§ TRAVAIL DEMANDÉ
Poursuivez, s'il vous plaît, le texte sur Gustave Adolphe et la guerre de Trente Ans, à partir de sa dernière phrase.

§ EXTRAIT CHOISI
Article paru dans le numéro 50 de mars 2024 – Sahel. Le temps des transitions.

Monté sur le trône de Suède à moins de 17 ans, contesté par son cousin Sigismond, roi de Pologne, écarté du trône suédois, parce que catholique, il fit de son pays la puissance dominante de la Baltique. Il devint alors le champion des protestants menacés par la Reconquista catholique en s’engageant dans le conflit qui déchire l’Europe au début du xviie siècle : la guerre de Trente Ans (1618-1648), dont la bataille de Lützen constitue la bissectrice. 

Une révolution militaire ?  

Gustave Adolphe a hérité de ses prédécesseurs la première armée « nationale », fondée sur une conscription généralisée : tous les Suédois et Finlandais de 15 à 18 ans s’inscrivaient sur des listes d’où était retenu un homme sur dix pour un service militaire de trente ans dans l’infanterie, les nobles étant astreints au service dans la cavalerie en échange d’une exemption d’impôt. Entre 1626 et 1630, les milices fournirent ainsi près de 50 000 fantassins, enrôlés dans des régiments régionaux ; seule la garde royale restait composée de mercenaires, allemands d’abord, suédois ensuite. Gustave Adolphe réforme le système pour qu’il soit mieux accepté, tout en renforçant la discipline – notamment pour limiter les exactions contre les civils – et l’esprit de corps, grâce à un étroit encadrement religieux et à un discours nationaliste adossé au « gothicisme » – conviction que les Suédois modernes descendaient des Goths antiques et médiévaux. La Suède a aussi introduit les uniformes, les unités s’identifiant par des couleurs visibles sur les drapeaux, sinon sur les habits. 

Le roi-soldat reste surtout associé à des innovations tactiques typiques de la « révolution militaire », dont il n’a peut-être pas la paternité intégrale, mais dont il sut faire une efficace synthèse. Ainsi, du rôle offensif de la cavalerie, qui, appuyée par des mousquetaires, redevient une arme de choc ; ou bien de l’augmentation de la proportion des tireurs (arquebusiers, mousquetaires) dans l’infanterie, avec diminution corrélative des piquiers et préférence pour l’ordre mince, linéaire, dans le déploiement, pour maximiser l’effet du tir, que les fantassins étaient entraînés à déclencher en salve et le plus tard possible. Soucieux de favoriser la mobilité et la puissance de feu de son armée, Gustave Adolphe débarrasse ses piquiers de leur cuirasse et introduit les cartouches pour les mousquets ; il dote ses bataillons d’infanterie de canons légers de quatre livres, très maniables, dont la fabrication stimule fortement l’industrie suédoise.

§ Entrées enregistrées

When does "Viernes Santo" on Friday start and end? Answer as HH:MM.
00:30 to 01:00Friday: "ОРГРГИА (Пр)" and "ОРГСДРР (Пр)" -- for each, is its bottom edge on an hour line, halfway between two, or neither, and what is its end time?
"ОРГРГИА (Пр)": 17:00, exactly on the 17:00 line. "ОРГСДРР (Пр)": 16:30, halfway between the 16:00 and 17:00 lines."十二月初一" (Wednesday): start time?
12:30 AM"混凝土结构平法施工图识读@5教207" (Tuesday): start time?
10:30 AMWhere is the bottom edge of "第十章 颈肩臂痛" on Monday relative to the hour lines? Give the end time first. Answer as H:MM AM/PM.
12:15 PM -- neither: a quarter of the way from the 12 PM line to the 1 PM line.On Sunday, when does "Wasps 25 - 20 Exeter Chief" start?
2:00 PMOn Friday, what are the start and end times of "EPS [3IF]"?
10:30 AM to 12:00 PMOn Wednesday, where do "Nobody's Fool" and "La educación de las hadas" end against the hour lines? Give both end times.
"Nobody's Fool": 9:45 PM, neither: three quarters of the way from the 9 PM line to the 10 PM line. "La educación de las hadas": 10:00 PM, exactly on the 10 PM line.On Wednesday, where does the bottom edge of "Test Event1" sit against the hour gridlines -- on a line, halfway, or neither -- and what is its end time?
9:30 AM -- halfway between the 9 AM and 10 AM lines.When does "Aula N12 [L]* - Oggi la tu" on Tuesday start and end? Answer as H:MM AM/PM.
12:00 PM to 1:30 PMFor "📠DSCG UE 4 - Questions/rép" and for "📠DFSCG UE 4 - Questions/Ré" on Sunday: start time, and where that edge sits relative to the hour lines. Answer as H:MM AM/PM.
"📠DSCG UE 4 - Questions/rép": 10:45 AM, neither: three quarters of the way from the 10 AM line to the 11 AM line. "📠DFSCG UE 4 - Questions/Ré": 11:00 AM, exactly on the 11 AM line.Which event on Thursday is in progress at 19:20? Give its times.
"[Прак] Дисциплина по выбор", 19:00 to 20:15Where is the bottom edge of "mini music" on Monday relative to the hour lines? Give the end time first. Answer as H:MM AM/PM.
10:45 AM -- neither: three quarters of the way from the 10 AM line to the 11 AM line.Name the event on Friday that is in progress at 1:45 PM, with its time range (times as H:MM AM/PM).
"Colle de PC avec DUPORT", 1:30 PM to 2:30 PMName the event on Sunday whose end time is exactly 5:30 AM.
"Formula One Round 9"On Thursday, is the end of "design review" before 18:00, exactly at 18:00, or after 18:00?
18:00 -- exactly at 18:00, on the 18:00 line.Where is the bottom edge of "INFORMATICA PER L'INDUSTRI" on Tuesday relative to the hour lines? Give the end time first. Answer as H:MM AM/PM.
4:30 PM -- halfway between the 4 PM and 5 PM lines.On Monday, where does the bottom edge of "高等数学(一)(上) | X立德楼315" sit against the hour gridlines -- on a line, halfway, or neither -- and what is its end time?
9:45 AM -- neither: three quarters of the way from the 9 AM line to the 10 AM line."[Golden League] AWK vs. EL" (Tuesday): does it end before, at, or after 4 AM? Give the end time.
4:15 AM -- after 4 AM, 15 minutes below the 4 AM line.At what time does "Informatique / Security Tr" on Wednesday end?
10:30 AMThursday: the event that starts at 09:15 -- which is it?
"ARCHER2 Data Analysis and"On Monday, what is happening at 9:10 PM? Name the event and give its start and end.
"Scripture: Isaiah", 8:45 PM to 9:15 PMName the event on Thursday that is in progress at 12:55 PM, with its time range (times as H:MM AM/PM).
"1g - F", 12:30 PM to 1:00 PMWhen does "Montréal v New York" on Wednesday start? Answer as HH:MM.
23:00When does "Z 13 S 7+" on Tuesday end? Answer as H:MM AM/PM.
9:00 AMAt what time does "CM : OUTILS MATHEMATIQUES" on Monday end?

§ VOTRE RÉPONSE
Dix ans après la seconde « défenestration de Prague » (1618), qui a déclenché la guerre, la situation des États protestants allemands est devenue critique, du fait du retrait du Danemark, ce qui détermine la Suède à intervenir, poussée par la France, pourtant catholique. Débarqué avec 13 000 hommes le 6 juillet 1630 à Pennemünde, en Poméranie, Gustave Adolphe consolide d’abord sa tête de pont, puis entreprend en 1631 une campagne éclair qui lui fait traverser l’Allemagne du nord-est au sud-ouest jusqu’au confluent du Main et du Rhin. Cette marche triomphale culmine avec la prise de Mayence, ville dont le prince-archevêque est un des sept Électeurs décidant de l’attribution du trône impérial. Au passage, Gustave Adolphe remporte une retentissante victoire à Breitenfeld (17 septembre 1631), au nord-ouest de Leipzig, sur une armée impériale pourtant commandée par le vénérable Tilly, prestigieux vainqueur de la Montagne blanche (1620).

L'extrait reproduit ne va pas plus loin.